■ **Extract to read**
# Thetford blue chem



## 96819 (Nov 29, 2005)

Help.Held up in Mojacar with Ruptured tendons.So cant move around much.Ran out of bluecem.Anybody know of sales outlet in this area
Thanks


----------



## JohnsCrossMotorHomes (Jul 21, 2007)

SEVE said:


> Help.Held up in Mojacar with Ruptured tendons.So cant move around much.Ran out of bluecem.Anybody know of sales outlet in this area
> Thanks


Sorry no, we would post you some but it would cost a fortune in post charges

Peter


----------



## inkey-2008 (May 24, 2008)

Should be able to get some at Garrucha at a ships chandeler in the port. Thats not to far away. Most seem to stock it or a copy of it.
Andy


----------



## 96819 (Nov 29, 2005)

*sourcing blue-chem in Palomares*

Cheers for that Inkey & Peter, Garrucha chandlers it is then
Seve.


----------



## Grizzly (May 9, 2005)

Sorry to hear of your problem ( tendons that is - painful)

If you have time to google MHF then there was a post some time ago ( early last year ?) about a Spanish washing up liquid whose name I forget. It was supposed to be far superior to the usual loo fluid, considerably cheaper and available from all Spanish supermarkets.

G

Just found a post by C7Ken ( who lives in Spain) It's called Estrella.


----------



## ChesterfieldHooligan (Oct 26, 2008)

:lol: Biomagic. :lol:


----------



## 103374 (Mar 13, 2007)

In agreement with Grizzly on the soap idea. Have been using liquid detergent from Lidl for the last 2 years. (the white one with a picture of a bar of soap on it).
Much cheaper and biofriendly + can wash clothes in it (try that with thetford blue).
OK with cassettes but unknown issue with RV waste tanks.
Kevin


----------

■ **Goals**
A - Reproduce the thread's passage from "In agreement with" to "RV waste tanks.", changing "Lidl" to "Aldi".
B - In the thread about Thetford blue chemical, what is the Spanish washing-up liquid called?

■ **Data extract**
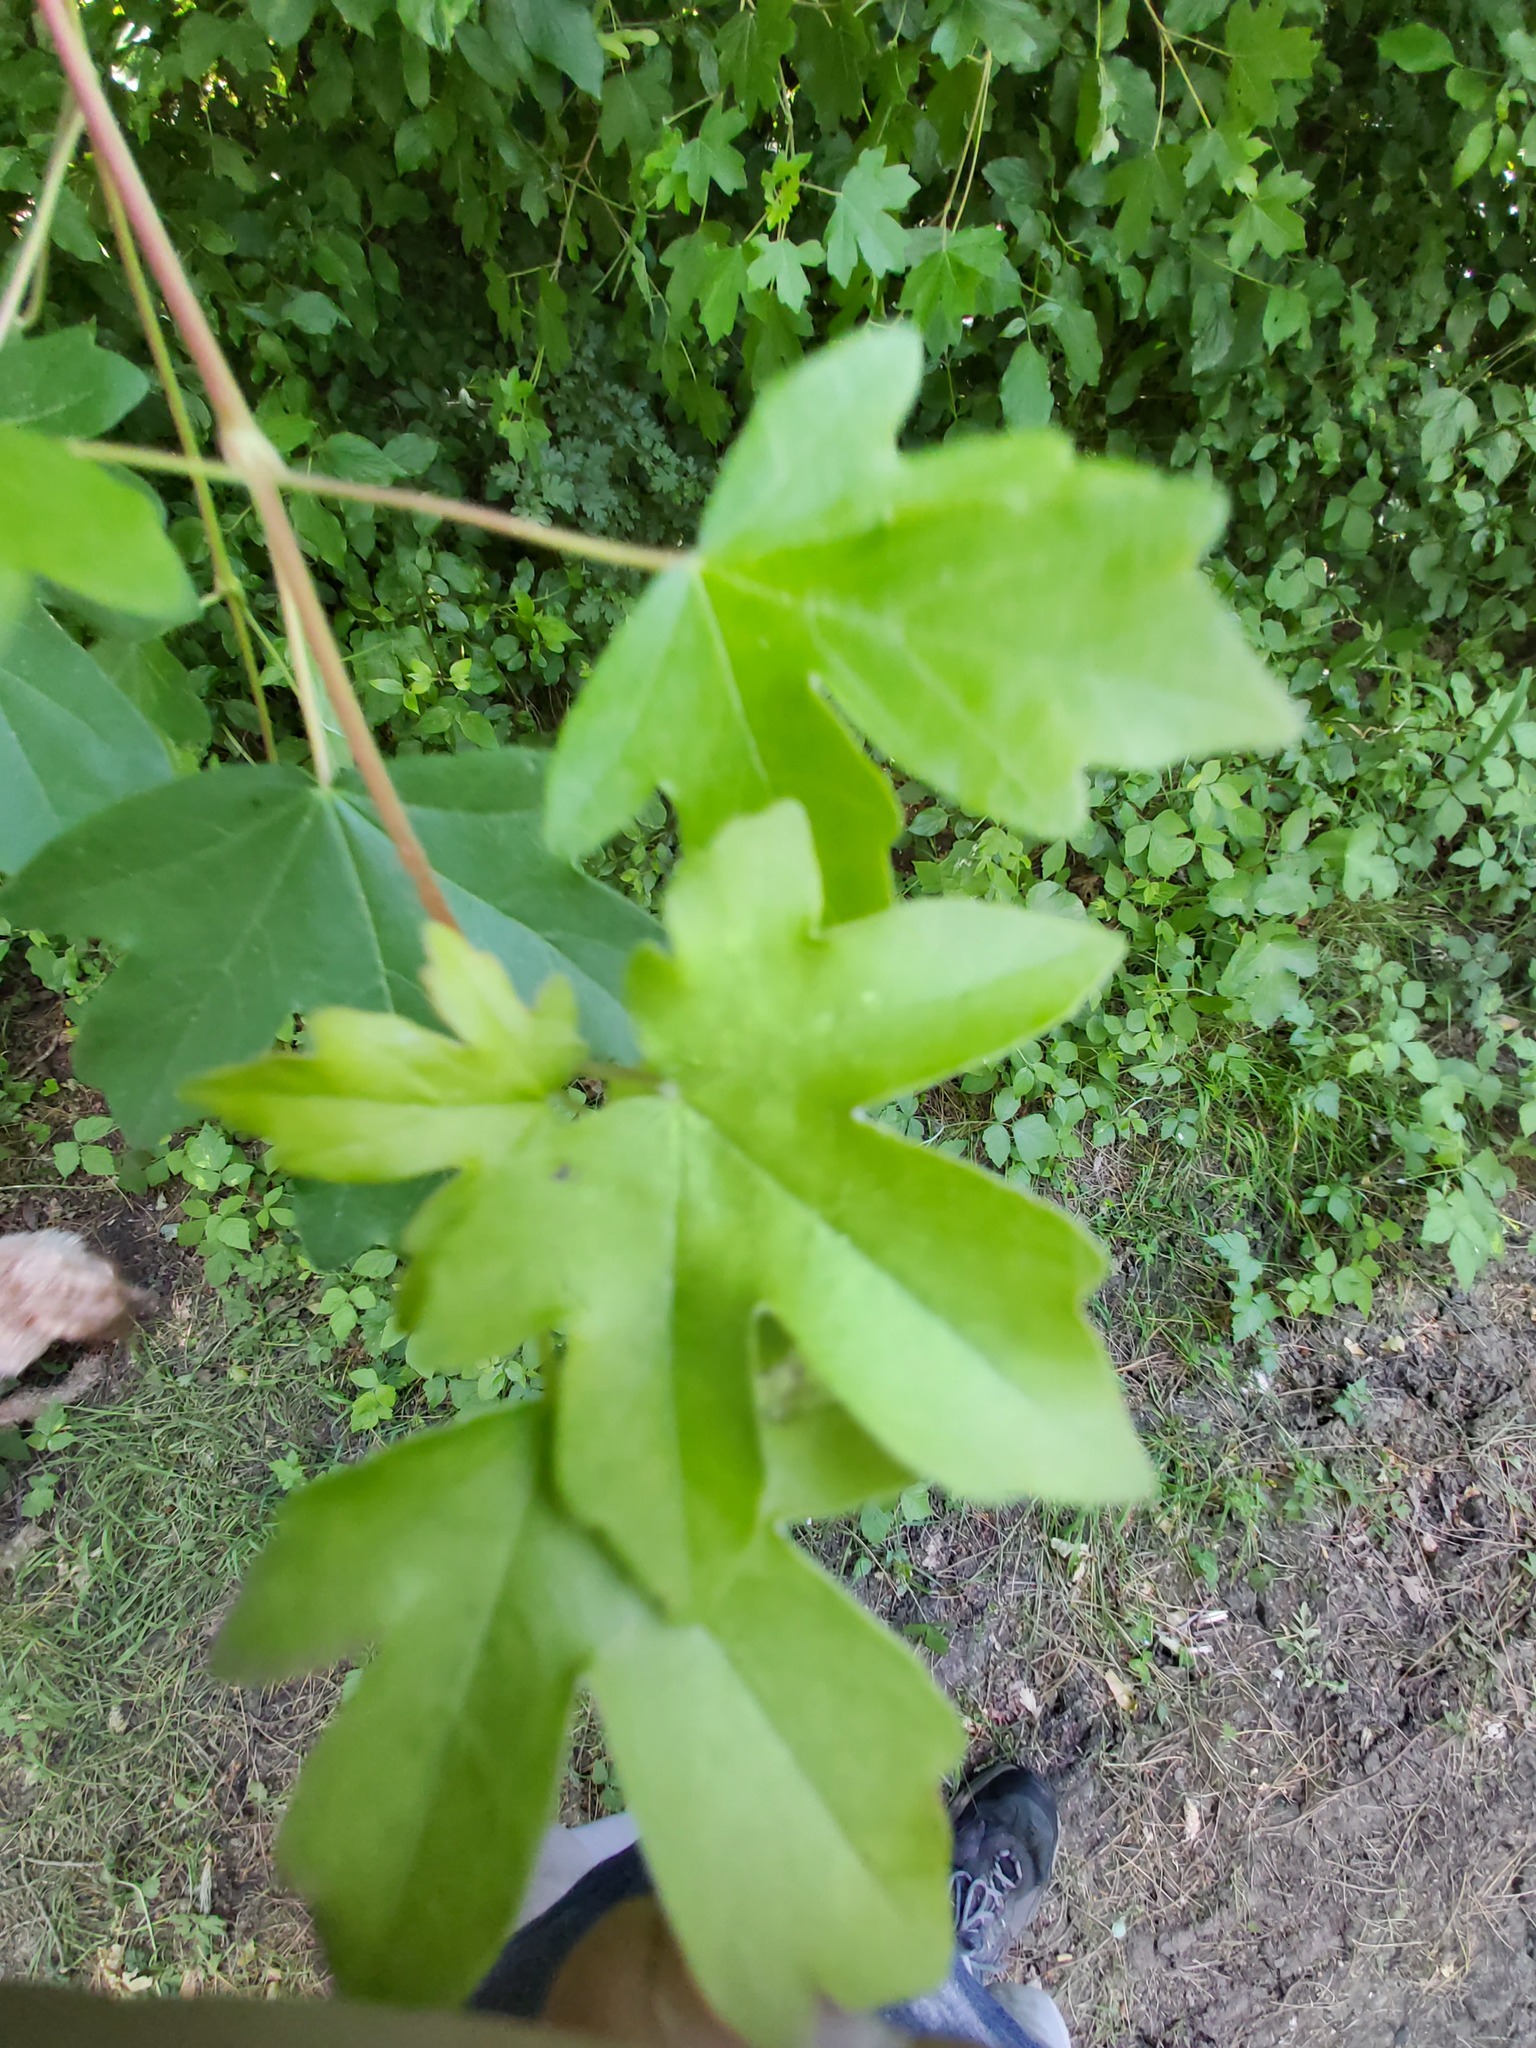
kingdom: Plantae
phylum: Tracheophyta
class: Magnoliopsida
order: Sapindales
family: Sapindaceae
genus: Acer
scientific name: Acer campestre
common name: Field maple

---

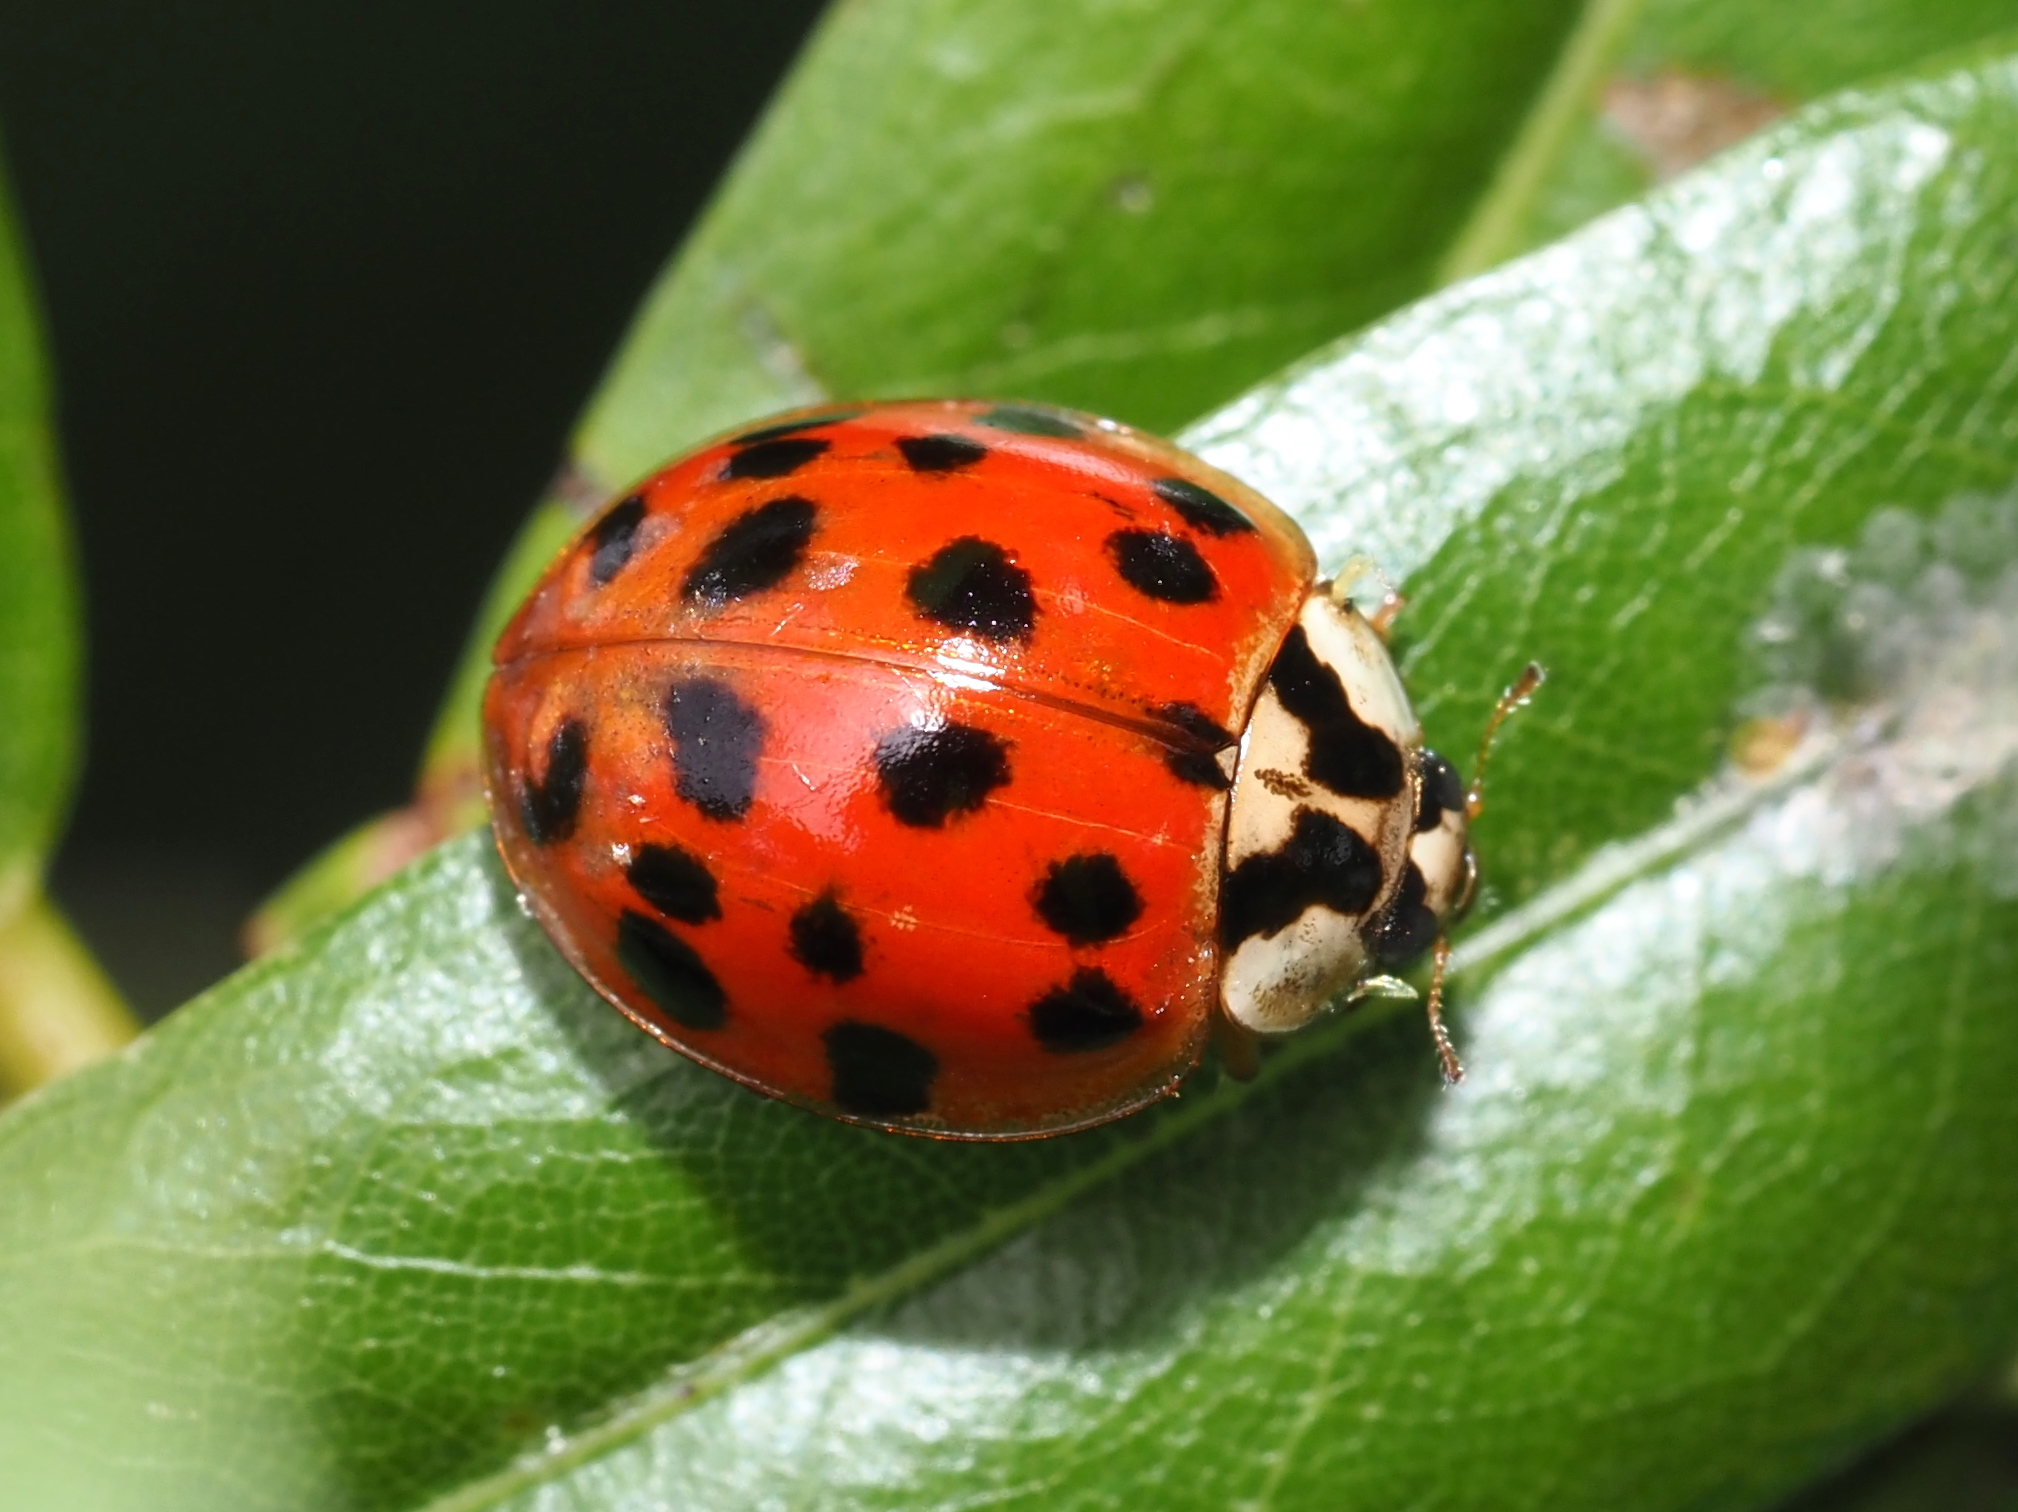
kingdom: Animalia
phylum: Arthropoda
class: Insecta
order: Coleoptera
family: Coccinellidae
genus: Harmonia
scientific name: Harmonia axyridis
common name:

■ **Answers to the problems**
A -
In agreement with Grizzly on the soap idea. Have been using liquid detergent from Aldi for the last 2 years. (the white one with a picture of a bar of soap on it).
Much cheaper and biofriendly + can wash clothes in it (try that with thetford blue).
OK with cassettes but unknown issue with RV waste tanks.

B - Estrella